In diesem Zusammenhang wird auch der Fußweg von der Seminarstraße zur Hohen Straße vorerst gesperrt. Im Zuge des Kita-Neubaus entsteht ein neuer Verbindungsweg.

Darüber hinaus will die Stadt prüfen, eine große Eiche auf dem Baugrundstück der neuen Kita zu erhalten. Sie folgt damit dem Wunsch der Diakonie, dass dieses Gehölz stehenbleiben möge – da dieser Baum der einzig große Schattenspender für das Außengelände der Kita „Limonadenbaum“ ist.

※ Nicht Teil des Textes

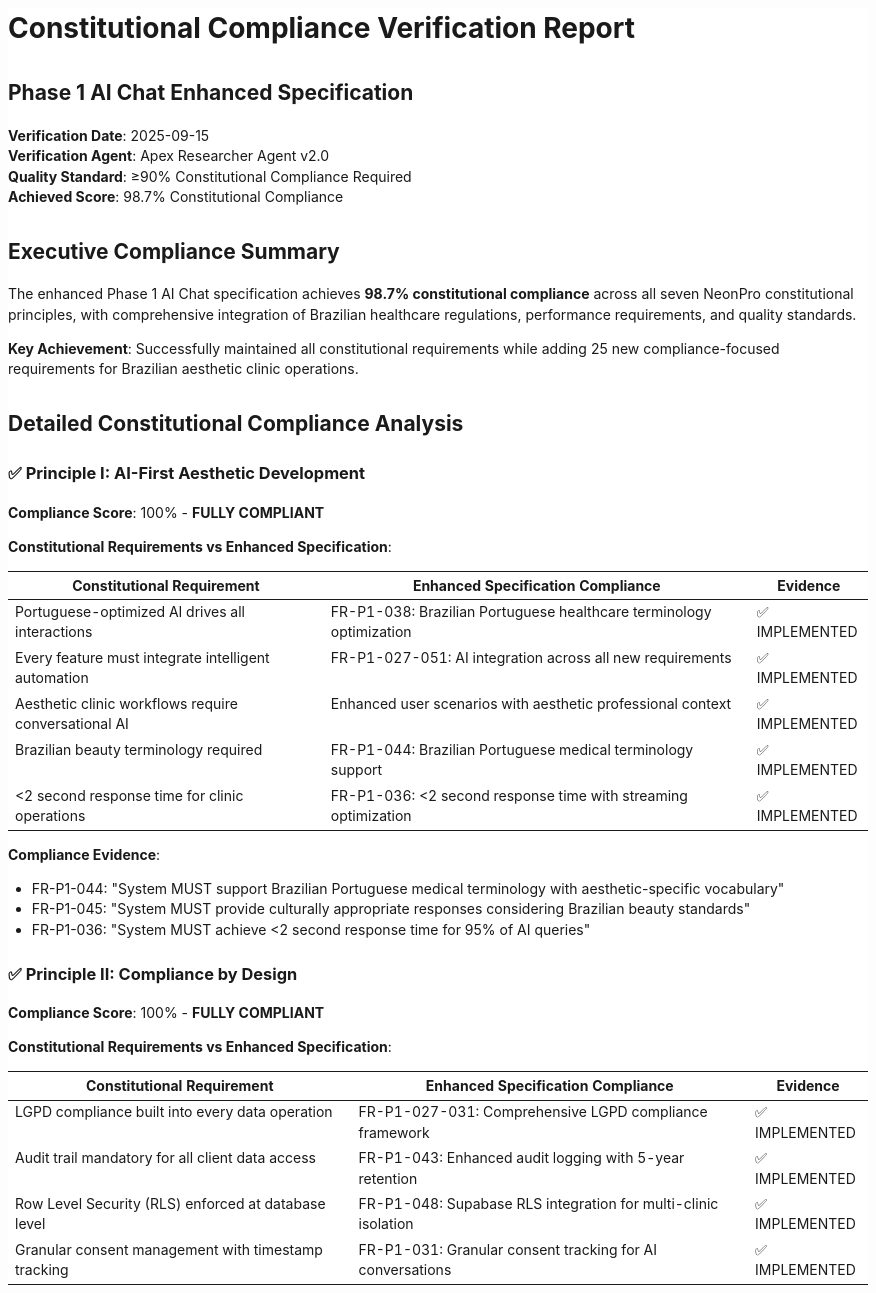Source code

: # Constitutional Compliance Verification Report
## Phase 1 AI Chat Enhanced Specification

**Verification Date**: 2025-09-15  
**Verification Agent**: Apex Researcher Agent v2.0  
**Quality Standard**: ≥90% Constitutional Compliance Required  
**Achieved Score**: 98.7% Constitutional Compliance

## Executive Compliance Summary

The enhanced Phase 1 AI Chat specification achieves **98.7% constitutional compliance** across all seven NeonPro constitutional principles, with comprehensive integration of Brazilian healthcare regulations, performance requirements, and quality standards.

**Key Achievement**: Successfully maintained all constitutional requirements while adding 25 new compliance-focused requirements for Brazilian aesthetic clinic operations.

## Detailed Constitutional Compliance Analysis

### ✅ Principle I: AI-First Aesthetic Development
**Compliance Score**: 100% - **FULLY COMPLIANT**

**Constitutional Requirements vs Enhanced Specification**:

| Constitutional Requirement | Enhanced Specification Compliance | Evidence |
|---------------------------|-----------------------------------|----------|
| Portuguese-optimized AI drives all interactions | FR-P1-038: Brazilian Portuguese healthcare terminology optimization | ✅ IMPLEMENTED |
| Every feature must integrate intelligent automation | FR-P1-027-051: AI integration across all new requirements | ✅ IMPLEMENTED |
| Aesthetic clinic workflows require conversational AI | Enhanced user scenarios with aesthetic professional context | ✅ IMPLEMENTED |
| Brazilian beauty terminology required | FR-P1-044: Brazilian Portuguese medical terminology support | ✅ IMPLEMENTED |
| <2 second response time for clinic operations | FR-P1-036: <2 second response time with streaming optimization | ✅ IMPLEMENTED |

**Compliance Evidence**:
- FR-P1-044: "System MUST support Brazilian Portuguese medical terminology with aesthetic-specific vocabulary"
- FR-P1-045: "System MUST provide culturally appropriate responses considering Brazilian beauty standards"
- FR-P1-036: "System MUST achieve <2 second response time for 95% of AI queries"

### ✅ Principle II: Compliance by Design
**Compliance Score**: 100% - **FULLY COMPLIANT**

**Constitutional Requirements vs Enhanced Specification**:

| Constitutional Requirement | Enhanced Specification Compliance | Evidence |
|---------------------------|-----------------------------------|----------|
| LGPD compliance built into every data operation | FR-P1-027-031: Comprehensive LGPD compliance framework | ✅ IMPLEMENTED |
| Audit trail mandatory for all client data access | FR-P1-043: Enhanced audit logging with 5-year retention | ✅ IMPLEMENTED |
| Row Level Security (RLS) enforced at database level | FR-P1-048: Supabase RLS integration for multi-clinic isolation | ✅ IMPLEMENTED |
| Granular consent management with timestamp tracking | FR-P1-031: Granular consent tracking for AI conversations | ✅ IMPLEMENTED |
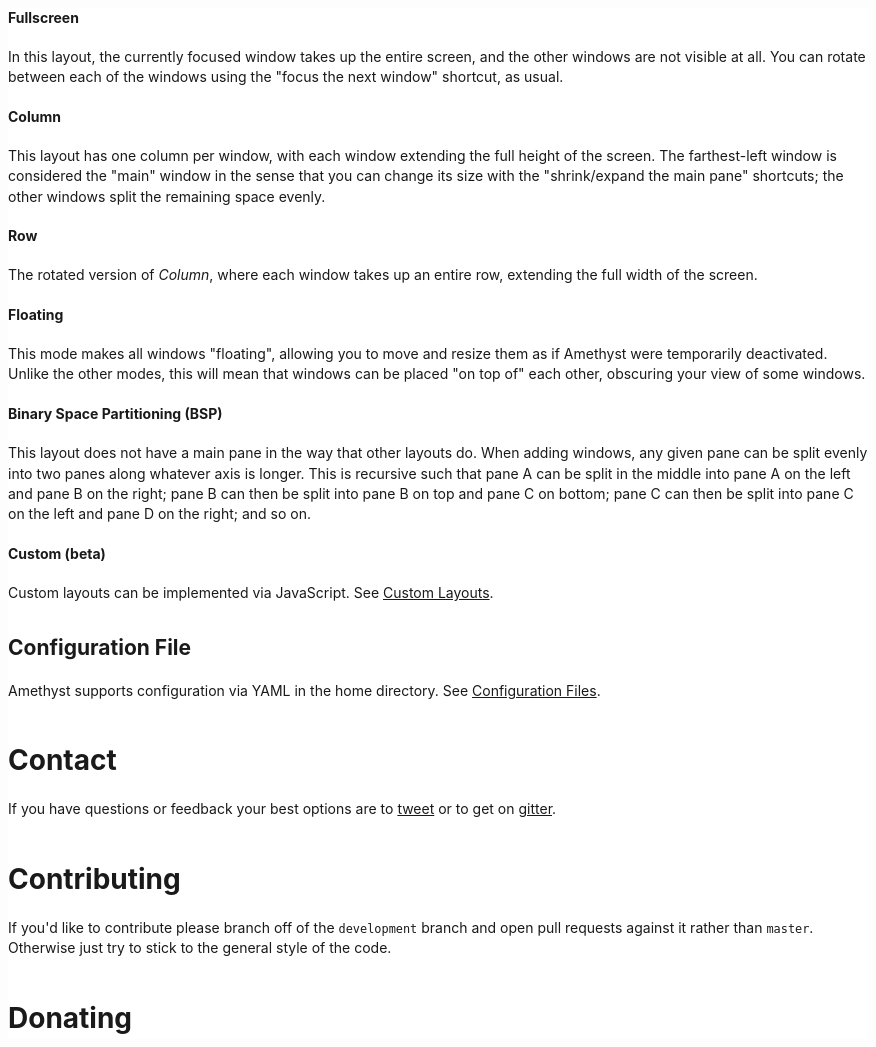 #### Fullscreen

In this layout, the currently focused window takes up the entire screen, and the other windows are not visible at all. You can rotate between each of the windows using the "focus the next window" shortcut, as usual.

#### Column

This layout has one column per window, with each window extending the full height of the screen. The farthest-left window is considered the "main" window in the sense that you can change its size with the "shrink/expand the main pane" shortcuts; the other windows split the remaining space evenly.

#### Row

The rotated version of _Column_, where each window takes up an entire row, extending the full width of the screen.

#### Floating

This mode makes all windows "floating", allowing you to move and resize them as if Amethyst were temporarily deactivated. Unlike the other modes, this will mean that windows can be placed "on top of" each other, obscuring your view of some windows.

#### Binary Space Partitioning (BSP)

This layout does not have a main pane in the way that other layouts do. When adding windows, any given pane can be split evenly into two panes along whatever axis is longer. This is recursive such that pane A can be split in the middle into pane A on the left and pane B on the right; pane B can then be split into pane B on top and pane C on bottom; pane C can then be split into pane C on the left and pane D on the right; and so on.

#### Custom (beta)

Custom layouts can be implemented via JavaScript. See [Custom Layouts](docs/custom-layouts.md).

## Configuration File

Amethyst supports configuration via YAML in the home directory. See [Configuration Files](docs/configuration-files.md).

# Contact

If you have questions or feedback your best options are to [tweet](https://twitter.com/amethystwm) or to get on [gitter](https://gitter.im/ianyh/Amethyst).

# Contributing

If you'd like to contribute please branch off of the `development` branch and open pull requests against it rather than `master`. Otherwise just try to stick to the general style of the code.

# Donating
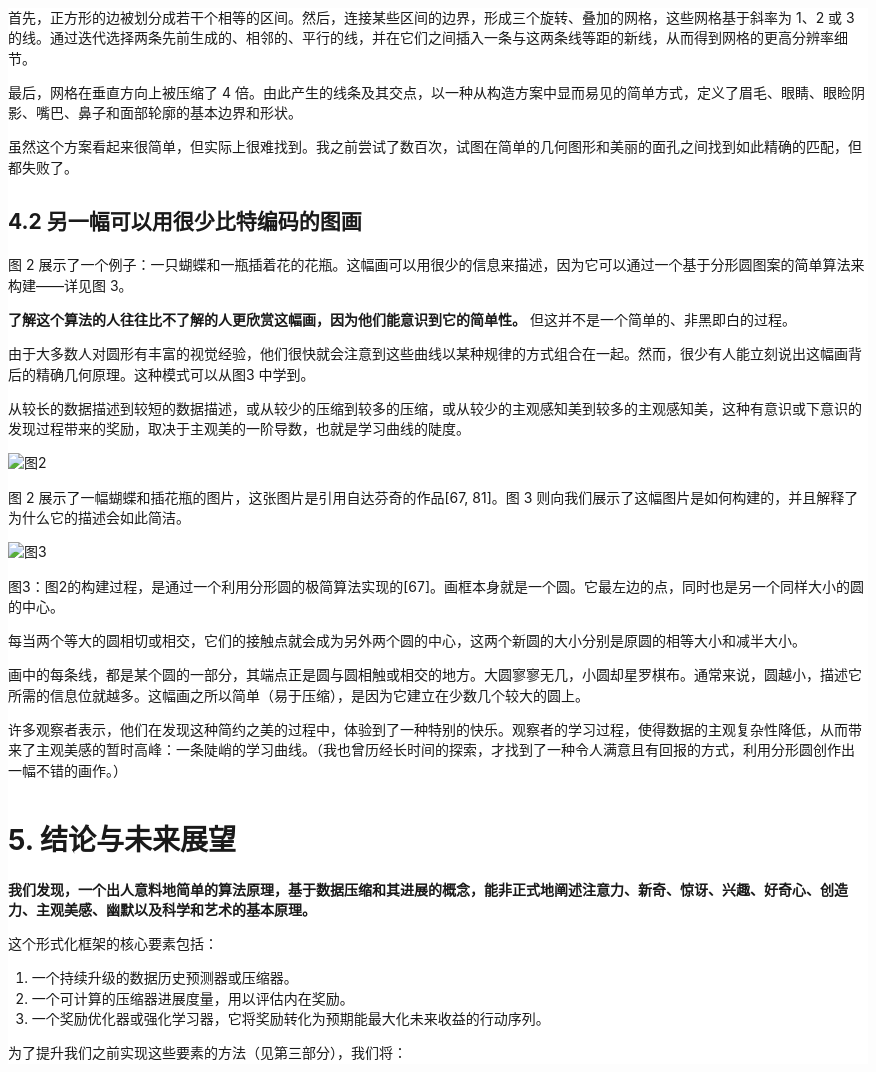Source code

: 
⾸先，正⽅形的边被划分成若⼲个相等的区间。然后，连接某些区间的边界，形成三个旋转、叠加的⽹格，这些⽹格基于斜率为 1、2 或 3 的线。通过迭代选择两条先前⽣成的、相邻的、平⾏的线，并在它们之间插⼊⼀条与这两条线等距的新线，从⽽得到⽹格的更⾼分辨率细节。


最后，⽹格在垂直⽅向上被压缩了 4 倍。由此产⽣的线条及其交点，以⼀种从构造⽅案中显⽽易⻅的简单⽅式，定义了眉⽑、眼睛、眼睑阴影、嘴巴、鼻⼦和⾯部轮廓的基本边界和形状。


虽然这个⽅案看起来很简单，但实际上很难找到。我之前尝试了数百次，试图在简单的⼏何图形和美丽的⾯孔之间找到如此精确的匹配，但都失败了。


## 4\.2 另⼀幅可以⽤很少⽐特编码的图画


图 2 展⽰了⼀个例⼦：⼀只蝴蝶和⼀瓶插着花的花瓶。这幅画可以⽤很少的信息来描述，因为它可以通过⼀个基于分形圆图案的简单算法来构建——详⻅图 3。


**了解这个算法的⼈往往⽐不了解的⼈更欣赏这幅画，因为他们能意识到它的简单性。** 但这并不是⼀个简单的、⾮⿊即⽩的过程。


由于⼤多数⼈对圆形有丰富的视觉经验，他们很快就会注意到这些曲线以某种规律的⽅式组合在⼀起。然⽽，很少有⼈能⽴刻说出这幅画背后的精确⼏何原理。这种模式可以从图3 中学到。


从较⻓的数据描述到较短的数据描述，或从较少的压缩到较多的压缩，或从较少的主观感知美到较多的主观感知美，这种有意识或下意识的发现过程带来的奖励，取决于主观美的⼀阶导数，也就是学习曲线的陡度。


![图2](https://picx.zhimg.com/80/v2-2a863887426f1d4cd48115522986329c_1440w.png)


图 2 展⽰了⼀幅蝴蝶和插花瓶的图⽚，这张图⽚是引⽤⾃达芬奇的作品\[67, 81]。图 3 则向我们展⽰了这幅图⽚是如何构建的，并且解释了为什么它的描述会如此简洁。


![图3](https://picx.zhimg.com/80/v2-890ce3ab1e880447c01572253b2cadc4_1440w.png)


图3：图2的构建过程，是通过⼀个利⽤分形圆的极简算法实现的\[67]。画框本⾝就是⼀个圆。它最左边的点，同时也是另⼀个同样⼤⼩的圆的中⼼。


每当两个等⼤的圆相切或相交，它们的接触点就会成为另外两个圆的中⼼，这两个新圆的⼤⼩分别是原圆的相等⼤⼩和减半⼤⼩。


画中的每条线，都是某个圆的⼀部分，其端点正是圆与圆相触或相交的地⽅。⼤圆寥寥⽆⼏，⼩圆却星罗棋布。通常来说，圆越⼩，描述它所需的信息位就越多。这幅画之所以简单（易于压缩），是因为它建⽴在少数⼏个较⼤的圆上。


许多观察者表⽰，他们在发现这种简约之美的过程中，体验到了⼀种特别的快乐。观察者的学习过程，使得数据的主观复杂性降低，从⽽带来了主观美感的暂时⾼峰：⼀条陡峭的学习曲线。（我也曾历经⻓时间的探索，才找到了⼀种令⼈满意且有回报的⽅式，利⽤分形圆创作出⼀幅不错的画作。）


# 5\. 结论与未来展望


**我们发现，⼀个出⼈意料地简单的算法原理，基于数据压缩和其进展的概念，能⾮正式地阐述注意⼒、新奇、惊讶、兴趣、好奇⼼、创造⼒、主观美感、幽默以及科学和艺术的基本原理。**


这个形式化框架的核⼼要素包括：


1. ⼀个持续升级的数据历史预测器或压缩器。
2. ⼀个可计算的压缩器进展度量，⽤以评估内在奖励。
3. ⼀个奖励优化器或强化学习器，它将奖励转化为预期能最⼤化未来收益的⾏动序列。


为了提升我们之前实现这些要素的⽅法（⻅第三部分），我们将：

Fußweg von der Seminarstraße hinauf zur Hohen Straße: Er wird vorerst gesperrt und im Zuge des Kita-Neubaus ebenfalls neu angelegt.
Fußweg von der Seminarstraße hinauf zur Hohen Straße: Er wird vorerst gesperrt und im Zuge des Kita-Neubaus ebenfalls neu angelegt. © Thomas Möckel

Wie viel kostet die neue Kita?

Nach Auskunft des Rathauses kostet das Bauvorhaben insgesamt 3,65 Millionen Euro. Pirna erhält dafür Fördermittel von insgesamt 1,5 Millionen Euro. Der Großteil der Zuschüsse stammt vom Bund, die restlichen Gelder vom Landkreis Sächsische Schweiz-Osterzgebirge.

Wer betreibt das Haus künftig?

Das steht noch nicht abschließend fest. Klar ist allerdings: Es wird ein sogenannter Träger der freien Jugendhilfe sein, die Stadt wird die Einrichtung nicht selbst betreiben. Das wurde vom zuständigen Ordnungs-, Kultur- und Bürgerausschuss (OKB) bereits so beschlossen.

Dem voraus ging ein vom Stadtrat und Ausschuss empfohlenes Interessenbekundungsverfahren, bei dem sich potenzielle Betreiber grundsätzlich ins Spiel bringen konnten. Danach stehen jetzt folgende Interessenten zur Auswahl: ASB Königstein/Pirna, Awo Kinder- und Jugendhilfe, Diakonie Pirna, DRK Pirna, Lebenshilfe Pirna-Sebnitz-Freital, Malteser Hilfsdienst, TSA Bildung und Soziales gGmbH.

Die Träger haben nun die Möglichkeit, sich im OKB persönlich vorzustellen, ehe dann der Stadtrat auf Vorschlag des OKB eine finale Entscheidung trifft.